REQUIRED WORK: Omitting all images, transcribe the entries word for word.

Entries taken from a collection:

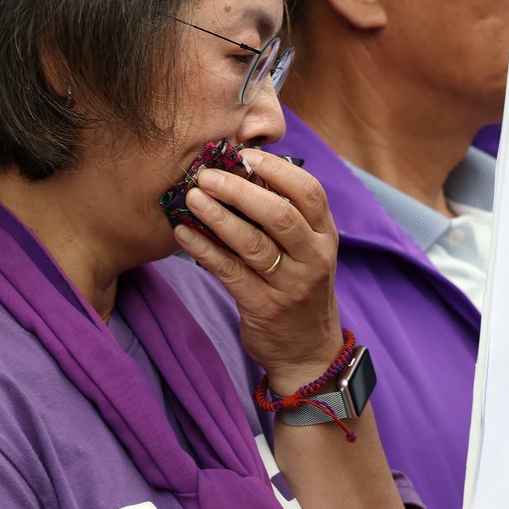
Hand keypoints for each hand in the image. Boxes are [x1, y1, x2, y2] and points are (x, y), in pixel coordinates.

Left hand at [174, 148, 343, 385]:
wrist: (308, 352)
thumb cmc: (300, 290)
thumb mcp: (308, 252)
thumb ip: (286, 218)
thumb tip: (241, 174)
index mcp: (325, 236)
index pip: (309, 192)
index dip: (276, 169)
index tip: (245, 155)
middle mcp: (313, 258)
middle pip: (279, 214)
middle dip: (239, 189)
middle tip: (206, 174)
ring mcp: (290, 284)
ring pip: (253, 243)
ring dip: (218, 216)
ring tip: (191, 197)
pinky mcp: (263, 306)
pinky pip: (229, 272)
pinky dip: (204, 249)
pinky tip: (183, 233)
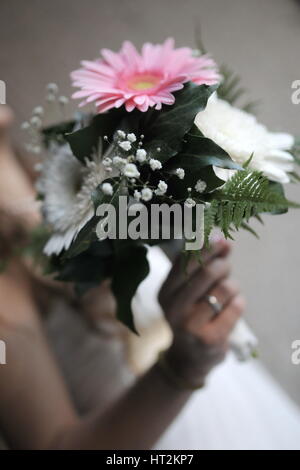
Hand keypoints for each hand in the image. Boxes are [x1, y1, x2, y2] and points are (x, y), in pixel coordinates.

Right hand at [158, 238, 245, 386]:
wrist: (187, 359)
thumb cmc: (190, 316)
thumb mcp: (186, 293)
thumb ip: (201, 267)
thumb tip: (224, 242)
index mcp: (165, 291)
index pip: (185, 261)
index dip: (206, 247)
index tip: (222, 240)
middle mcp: (173, 307)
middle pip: (207, 272)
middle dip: (223, 265)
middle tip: (226, 267)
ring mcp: (190, 325)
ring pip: (225, 288)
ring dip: (233, 285)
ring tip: (229, 292)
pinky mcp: (208, 338)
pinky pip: (235, 308)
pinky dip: (240, 302)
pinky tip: (234, 306)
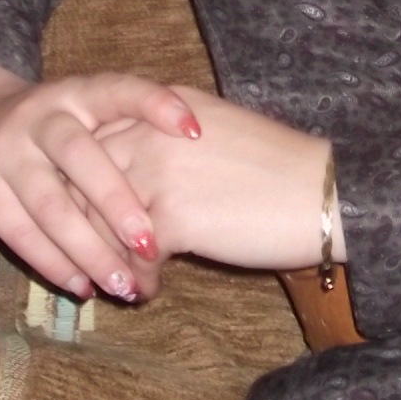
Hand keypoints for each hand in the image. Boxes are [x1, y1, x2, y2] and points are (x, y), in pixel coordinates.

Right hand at [0, 43, 202, 302]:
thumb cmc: (55, 123)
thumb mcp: (86, 110)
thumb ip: (127, 128)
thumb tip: (198, 154)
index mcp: (76, 92)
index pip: (118, 90)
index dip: (156, 105)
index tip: (195, 131)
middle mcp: (39, 116)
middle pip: (81, 158)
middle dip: (118, 205)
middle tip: (152, 247)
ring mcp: (4, 150)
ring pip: (51, 207)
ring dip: (89, 251)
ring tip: (123, 285)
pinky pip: (20, 234)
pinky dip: (54, 264)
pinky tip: (84, 286)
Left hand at [92, 86, 344, 273]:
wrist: (322, 192)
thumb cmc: (280, 167)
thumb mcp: (216, 134)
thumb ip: (168, 146)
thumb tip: (135, 183)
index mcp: (161, 109)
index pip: (93, 143)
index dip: (82, 187)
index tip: (84, 219)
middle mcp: (149, 133)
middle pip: (80, 183)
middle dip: (79, 228)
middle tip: (89, 259)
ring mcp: (156, 174)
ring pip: (97, 224)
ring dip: (102, 260)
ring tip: (117, 282)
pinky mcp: (170, 219)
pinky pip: (129, 257)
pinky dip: (135, 279)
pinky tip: (149, 290)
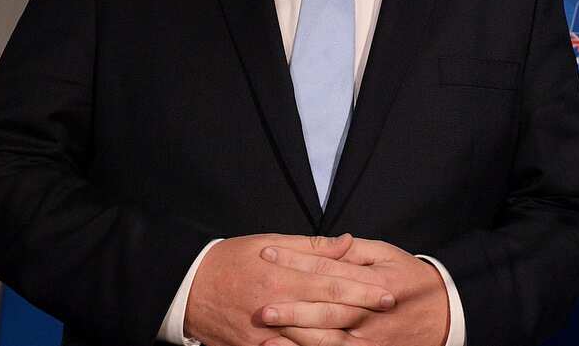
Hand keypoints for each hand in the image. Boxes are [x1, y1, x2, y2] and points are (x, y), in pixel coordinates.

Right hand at [184, 233, 396, 345]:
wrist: (188, 288)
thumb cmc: (231, 261)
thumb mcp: (269, 242)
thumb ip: (311, 246)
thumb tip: (347, 242)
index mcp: (282, 275)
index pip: (332, 282)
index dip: (363, 288)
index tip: (387, 291)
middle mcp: (278, 304)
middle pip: (329, 312)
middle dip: (362, 312)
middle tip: (389, 311)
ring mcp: (267, 332)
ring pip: (313, 339)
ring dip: (343, 337)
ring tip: (370, 336)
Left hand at [258, 237, 448, 345]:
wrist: (444, 314)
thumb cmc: (410, 279)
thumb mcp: (386, 256)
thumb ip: (354, 253)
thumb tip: (330, 242)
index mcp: (373, 282)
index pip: (327, 270)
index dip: (295, 262)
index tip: (267, 254)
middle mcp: (370, 314)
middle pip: (324, 309)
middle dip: (290, 305)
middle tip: (259, 303)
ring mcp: (368, 340)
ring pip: (326, 338)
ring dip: (294, 334)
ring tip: (265, 327)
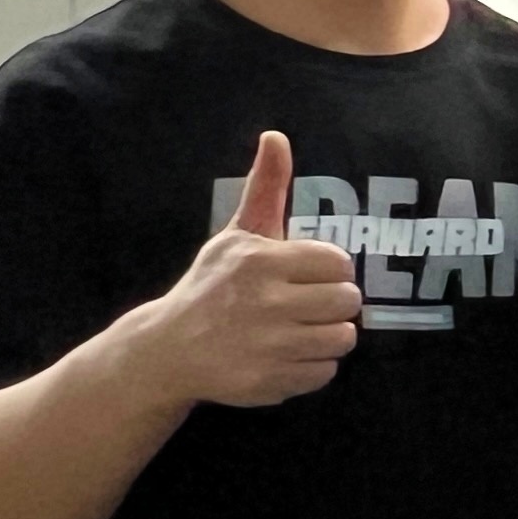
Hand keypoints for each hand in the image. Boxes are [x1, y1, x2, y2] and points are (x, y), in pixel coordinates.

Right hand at [141, 131, 361, 409]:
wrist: (168, 349)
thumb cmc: (210, 286)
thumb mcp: (236, 235)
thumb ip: (266, 188)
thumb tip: (277, 136)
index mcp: (263, 261)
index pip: (340, 263)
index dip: (328, 271)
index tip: (305, 276)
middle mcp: (267, 303)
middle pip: (349, 301)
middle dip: (331, 303)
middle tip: (303, 305)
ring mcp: (270, 346)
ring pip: (343, 338)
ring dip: (326, 336)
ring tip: (296, 330)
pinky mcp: (271, 382)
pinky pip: (326, 373)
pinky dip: (311, 367)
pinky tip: (284, 356)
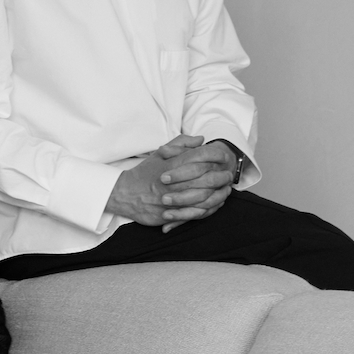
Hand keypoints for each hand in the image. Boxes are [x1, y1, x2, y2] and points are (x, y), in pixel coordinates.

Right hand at [107, 136, 235, 228]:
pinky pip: (194, 212)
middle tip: (228, 175)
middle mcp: (174, 181)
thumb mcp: (159, 153)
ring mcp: (173, 198)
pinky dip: (207, 208)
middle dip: (221, 176)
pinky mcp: (171, 213)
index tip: (224, 157)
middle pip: (206, 177)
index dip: (215, 155)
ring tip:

RESULT FOR THIS EXERCISE:
Hand keypoints for each hand in the image. Boxes are [x1, y1, x2, y2] and points are (x, y), in pixel coordinates.

Left hand at [174, 148, 343, 385]:
wrist: (308, 352)
thumb cmc: (300, 290)
thumb mcp: (308, 252)
thumb ip: (286, 218)
thumb tip: (241, 174)
index mcp: (325, 236)
index pip: (309, 192)
index dip: (276, 169)
index tip: (245, 155)
middle mcp: (313, 258)
middle pip: (279, 214)
middle dip: (239, 189)
middle tip: (206, 174)
ring mcp: (290, 284)
ring pip: (253, 243)
ring dip: (218, 216)
ring tip: (191, 197)
pinky mcp: (263, 306)
pinky pip: (229, 272)
pinky dip: (204, 249)
pinky tip: (183, 233)
Hand keypoints for each hand in the image. Boxes are [x1, y1, x2, y2] and points are (x, y), in pixel coordinates.

Right hand at [158, 238, 245, 386]:
wrist: (187, 359)
thumb cmc: (190, 316)
thumb mcp: (186, 293)
thumb ip: (201, 267)
thumb tip: (224, 242)
index mcp: (165, 291)
index pip: (185, 261)
index dip: (206, 247)
index tip: (222, 240)
middle mcp: (173, 307)
middle pip: (207, 272)
middle dip: (223, 265)
middle tip: (226, 267)
ring mcp: (190, 325)
ring pip: (225, 288)
ring dip: (233, 285)
ring tip: (229, 292)
pinky mcp: (208, 338)
pinky pip: (235, 308)
pinky dip: (240, 302)
pinky tip: (234, 306)
Hand keypoints for each hand in the image. Boxes are [x1, y1, x2, y2] and points are (x, y), in pixel coordinates.

Right hand at [0, 43, 202, 302]:
thumb cmc: (55, 123)
thumb mcp: (86, 110)
thumb ip: (127, 128)
thumb tip: (198, 154)
index mcp: (76, 92)
index pip: (118, 90)
index dip: (156, 105)
index tip: (195, 131)
middle mcp: (39, 116)
middle pip: (81, 158)
middle dip: (118, 205)
middle tip: (152, 247)
ring mcp: (4, 150)
ring pip: (51, 207)
ring dip: (89, 251)
ring tip: (123, 285)
pinky pip: (20, 234)
pinky dip: (54, 264)
pinky tip: (84, 286)
Left hand at [92, 86, 344, 273]:
wrist: (322, 192)
thumb cmc: (280, 167)
thumb mcp: (216, 134)
thumb ip: (168, 146)
thumb tip: (135, 183)
index mcp: (161, 109)
index pip: (93, 143)
index dip: (82, 187)
index tip: (84, 219)
middle mcp: (149, 133)
middle pip: (80, 183)
middle dip: (79, 228)
middle tip: (89, 259)
ring mcp: (156, 174)
ring pip: (97, 224)
ring dip: (102, 260)
ring tip: (117, 282)
pinky mcp: (170, 219)
pinky pip: (129, 257)
pinky dip: (135, 279)
pinky tip: (149, 290)
Hand keypoints for each hand in the image. Boxes are [x1, y1, x2, y2] and points are (x, y), in pixel coordinates.

Right hand at [184, 233, 396, 345]:
wrist: (188, 288)
thumb cmc: (231, 261)
thumb mcp: (269, 242)
thumb ip: (311, 246)
thumb tip: (347, 242)
index mcp: (282, 275)
index pip: (332, 282)
index dip: (363, 288)
index tip: (387, 291)
middle mcp: (278, 304)
middle pip: (329, 312)
middle dip: (362, 312)
middle tip: (389, 311)
ring mcp: (267, 332)
ring pip: (313, 339)
ring dip: (343, 337)
ring tip: (370, 336)
Left hand at [258, 237, 448, 345]:
wrist: (444, 314)
thumb cmc: (410, 279)
thumb mcp: (386, 256)
thumb ip: (354, 253)
thumb tip: (330, 242)
index mcp: (373, 282)
index pip: (327, 270)
index dip: (295, 262)
index tip: (267, 254)
middle mcp: (370, 314)
middle pip: (324, 309)
middle dip: (290, 305)
middle tip: (259, 303)
ring mcp: (368, 340)
ring pip: (326, 338)
ring dip: (294, 334)
ring tip: (265, 327)
Hand keypoints for each hand in the image. Boxes are [x1, y1, x2, y2] and points are (x, y), in pixel coordinates.

Right hand at [141, 131, 361, 409]:
wrist: (168, 349)
thumb cmc: (210, 286)
thumb mcp: (236, 235)
thumb ip: (266, 188)
thumb tip: (277, 136)
index mcp: (263, 261)
index pip: (340, 263)
index dip: (328, 271)
index tip: (305, 276)
middle mcp: (267, 303)
middle pip: (349, 301)
middle dip: (331, 303)
middle tip: (303, 305)
ring mcp: (270, 346)
ring pip: (343, 338)
ring dip: (326, 336)
ring tip: (296, 330)
pinky mcp: (271, 382)
pinky pip: (326, 373)
pinky dip: (311, 367)
pinky tip: (284, 356)
Hand keypoints for each hand in the image. Boxes are [x1, y1, x2, y2] and points are (x, y), in pixel coordinates.

Right hand at [107, 136, 235, 228]:
pinky pip: (194, 212)
middle tip: (228, 175)
middle mcp: (174, 181)
thumb mcp: (159, 153)
ring mcp: (173, 198)
pinky dip: (207, 208)
middle dip: (221, 176)
pinky mcp: (171, 213)
index tip: (224, 157)
middle pip: (206, 177)
index dip: (215, 155)
ring tip:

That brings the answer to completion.